What I’ve realised is the things we pay attention to are important, and so is how deeply we pay attention to them. There is a kind of passivity, a state of constant entertainment, in the endless scroll of social media. That dog TikTok? I can’t remember a single thing about it. Social media does not allow us to properly engage or analyse anything. It exists merely to spur us on to the next post.

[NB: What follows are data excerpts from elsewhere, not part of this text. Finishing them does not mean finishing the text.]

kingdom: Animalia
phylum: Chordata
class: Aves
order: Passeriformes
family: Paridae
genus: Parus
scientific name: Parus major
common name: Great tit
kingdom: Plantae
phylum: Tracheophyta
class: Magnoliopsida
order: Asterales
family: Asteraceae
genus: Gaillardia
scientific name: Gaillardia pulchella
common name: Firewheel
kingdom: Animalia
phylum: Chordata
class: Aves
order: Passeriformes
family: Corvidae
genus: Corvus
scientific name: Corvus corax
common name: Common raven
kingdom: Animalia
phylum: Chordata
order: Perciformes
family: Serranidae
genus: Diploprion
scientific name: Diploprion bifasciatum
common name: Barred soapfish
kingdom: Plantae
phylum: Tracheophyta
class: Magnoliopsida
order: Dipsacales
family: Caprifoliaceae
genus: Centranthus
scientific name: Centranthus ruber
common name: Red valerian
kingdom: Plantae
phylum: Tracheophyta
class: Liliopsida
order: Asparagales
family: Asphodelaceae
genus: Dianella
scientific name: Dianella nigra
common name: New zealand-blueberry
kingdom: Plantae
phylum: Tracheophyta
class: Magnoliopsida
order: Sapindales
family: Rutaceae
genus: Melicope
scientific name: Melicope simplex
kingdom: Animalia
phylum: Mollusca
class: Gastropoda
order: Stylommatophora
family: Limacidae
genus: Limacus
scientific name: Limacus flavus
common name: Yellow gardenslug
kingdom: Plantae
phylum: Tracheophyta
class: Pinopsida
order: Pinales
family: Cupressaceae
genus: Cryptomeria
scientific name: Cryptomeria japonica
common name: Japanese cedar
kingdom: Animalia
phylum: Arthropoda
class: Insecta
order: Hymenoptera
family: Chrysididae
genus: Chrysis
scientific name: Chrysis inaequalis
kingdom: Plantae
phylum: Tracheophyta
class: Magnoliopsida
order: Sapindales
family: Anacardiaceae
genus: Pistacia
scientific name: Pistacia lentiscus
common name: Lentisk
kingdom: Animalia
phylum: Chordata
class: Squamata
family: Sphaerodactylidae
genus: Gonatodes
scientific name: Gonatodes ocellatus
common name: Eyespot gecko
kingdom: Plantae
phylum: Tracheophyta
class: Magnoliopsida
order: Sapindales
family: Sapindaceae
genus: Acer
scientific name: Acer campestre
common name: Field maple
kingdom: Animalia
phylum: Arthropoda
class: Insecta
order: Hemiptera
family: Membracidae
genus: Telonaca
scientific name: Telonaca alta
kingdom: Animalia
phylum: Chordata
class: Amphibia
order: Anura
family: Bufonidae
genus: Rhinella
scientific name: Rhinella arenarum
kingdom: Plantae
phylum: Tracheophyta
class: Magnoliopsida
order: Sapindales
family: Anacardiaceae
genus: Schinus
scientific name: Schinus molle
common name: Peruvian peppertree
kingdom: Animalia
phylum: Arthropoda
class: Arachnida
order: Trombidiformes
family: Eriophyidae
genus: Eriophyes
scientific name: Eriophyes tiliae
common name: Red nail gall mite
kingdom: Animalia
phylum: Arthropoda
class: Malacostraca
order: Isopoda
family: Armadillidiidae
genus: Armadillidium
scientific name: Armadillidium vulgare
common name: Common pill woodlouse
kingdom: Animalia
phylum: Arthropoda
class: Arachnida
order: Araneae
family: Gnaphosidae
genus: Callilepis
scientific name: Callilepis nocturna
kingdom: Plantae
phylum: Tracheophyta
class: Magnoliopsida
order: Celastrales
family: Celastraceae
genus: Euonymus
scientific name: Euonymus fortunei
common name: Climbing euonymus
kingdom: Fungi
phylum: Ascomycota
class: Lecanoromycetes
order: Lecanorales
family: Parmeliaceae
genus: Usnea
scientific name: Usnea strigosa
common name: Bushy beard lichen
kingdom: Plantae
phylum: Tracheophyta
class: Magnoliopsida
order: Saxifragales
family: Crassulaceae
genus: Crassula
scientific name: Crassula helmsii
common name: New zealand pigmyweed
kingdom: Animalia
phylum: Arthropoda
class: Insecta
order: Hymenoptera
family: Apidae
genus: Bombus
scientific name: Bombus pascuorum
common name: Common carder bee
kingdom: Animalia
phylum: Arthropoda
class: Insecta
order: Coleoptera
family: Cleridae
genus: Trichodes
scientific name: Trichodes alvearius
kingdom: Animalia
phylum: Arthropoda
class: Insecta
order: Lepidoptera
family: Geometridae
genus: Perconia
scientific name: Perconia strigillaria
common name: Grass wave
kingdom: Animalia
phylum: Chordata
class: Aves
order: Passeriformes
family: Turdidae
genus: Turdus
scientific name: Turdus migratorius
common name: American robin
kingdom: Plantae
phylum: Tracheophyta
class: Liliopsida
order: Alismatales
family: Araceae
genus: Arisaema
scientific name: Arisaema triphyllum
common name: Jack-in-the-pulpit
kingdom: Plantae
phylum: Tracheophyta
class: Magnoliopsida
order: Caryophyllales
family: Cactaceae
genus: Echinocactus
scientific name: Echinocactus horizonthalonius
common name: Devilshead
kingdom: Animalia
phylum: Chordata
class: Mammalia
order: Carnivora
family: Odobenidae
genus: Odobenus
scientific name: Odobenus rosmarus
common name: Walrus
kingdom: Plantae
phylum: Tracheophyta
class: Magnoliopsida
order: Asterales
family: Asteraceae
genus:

There is no escaping social media. Large swathes of our lives exist on it. Even if you were to take your phone and chuck it into a lake, you wouldn’t be free. You’d still hear someone quote the latest meme, you’d still see the statement some politician posted on Twitter.

We need to decide how much power we are willing to give social media. And we need to start asking the right questions.

None Of This Is Serious by Catherine Prasifka, published by Canongate, is out now.